March 17, 2010 |  9:43 am

Thailand-Cacee-Jessica-Ken-with-locals

Not gonna lie: It isn't pretty.

Just 1 million viewers tuned in to the Monday premiere of Jessica Simpson's "The Price of Beauty," a new VH1 documentary series chronicling her journey around the world in search of what beauty means in different cultures.

To put that in perspective, the premiere was beat by far less-hyped programming on cable, everything from a rerun of "NCIS," a TruTV series called "Operation Repo" and BET's "Rip the Runway" to Food Network's "Diners, Drive-Ins and Dives" and History Channel's "Pawn Stars."

The results are surprising: John Mayer had put Simpson back in the spotlight when he compared the former couple's bedroom activity to "sexual napalm" in an interview for Playboy magazine. And Simpson herself went all out to promote the show -- Oprah and David Letterman had her on earlier this month -- speaking candidly with anyone who would listen to her talk about Mayer's comments, being called fat in the media and her return to television (Simpson's first since MTV's "Newlyweds").

Ratings for "Price of Beauty" even paled in comparison to VH1's last high-profile launch, the reality series "Fantasia For Real," which last month debuted to 2.3 million viewers. (On the other hand, "Fantasia" numbers have since cooled significantly, and VH1 overall is in a bit of a slump: In February, the channel drew an average 644,000 viewers in prime time -- off 20% from February 2009.)

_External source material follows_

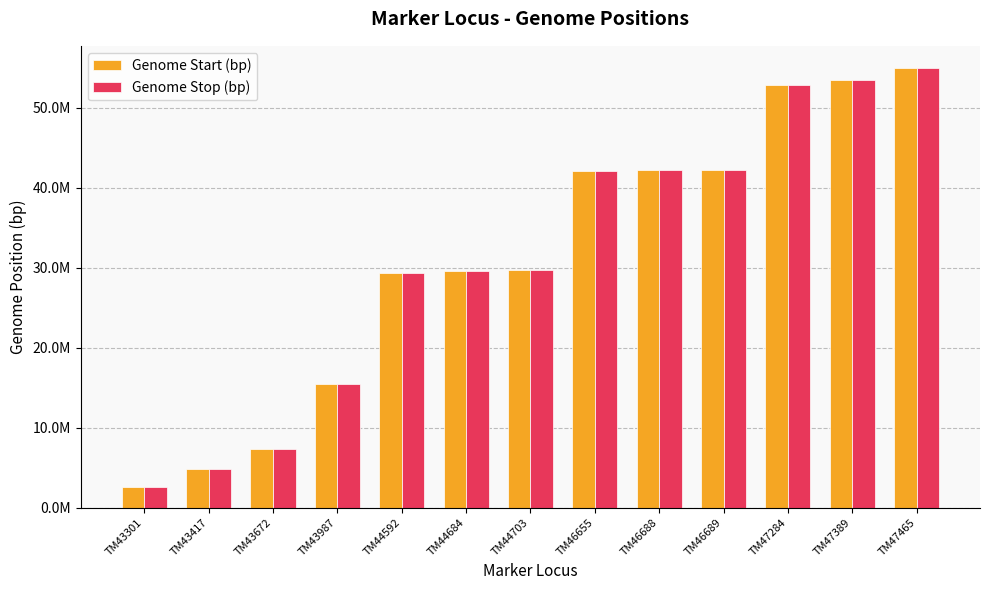

Does the chart contain stacked bars?

No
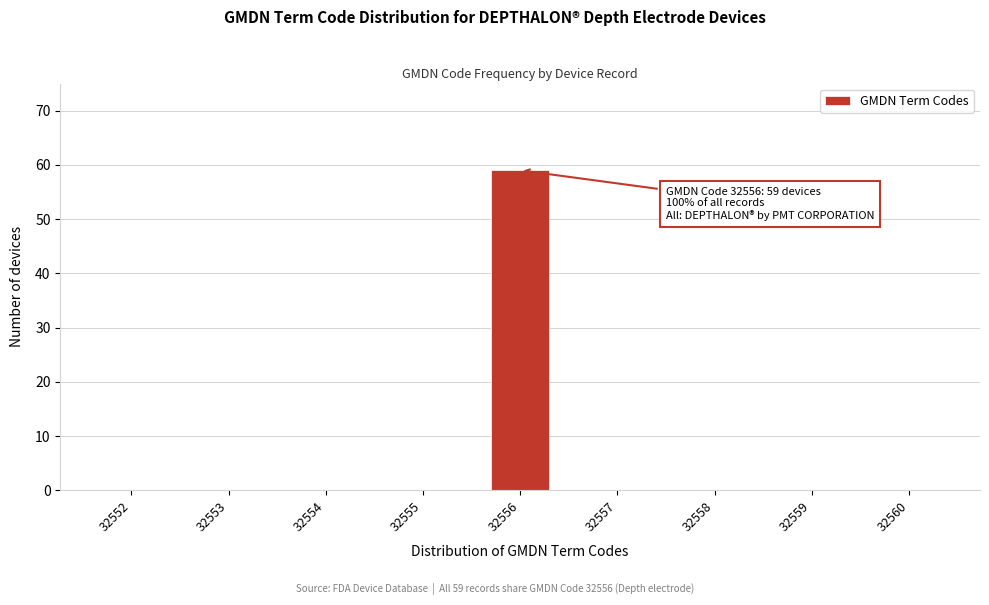

Reading right to left, what are all the values shown in this chart?

32560=0	32559=0	32558=0	32557=0	32556=59	32555=0	32554=0	32553=0	32552=0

Could it be that viewers are suffering Simpson fatigue? Happy to see her as they page through the tabloids, but not wanting to tune in for a full half-hour? Or maybe no one's yet realized the show isn't entirely about Simpson. In its review of the show, Time magazine gave the series credit for being a less trashy reality TV option:

"While Simpson can be, shall we say, less than culturally sensitive at times (she gets a Thai massage and says she assumed it came with a "happy ending"), she comes across not snarky or superior but as a good-naturedly clueless American willing to learn something. It's not 'Frontline,' but it's a refreshing change from VH1's dating shows."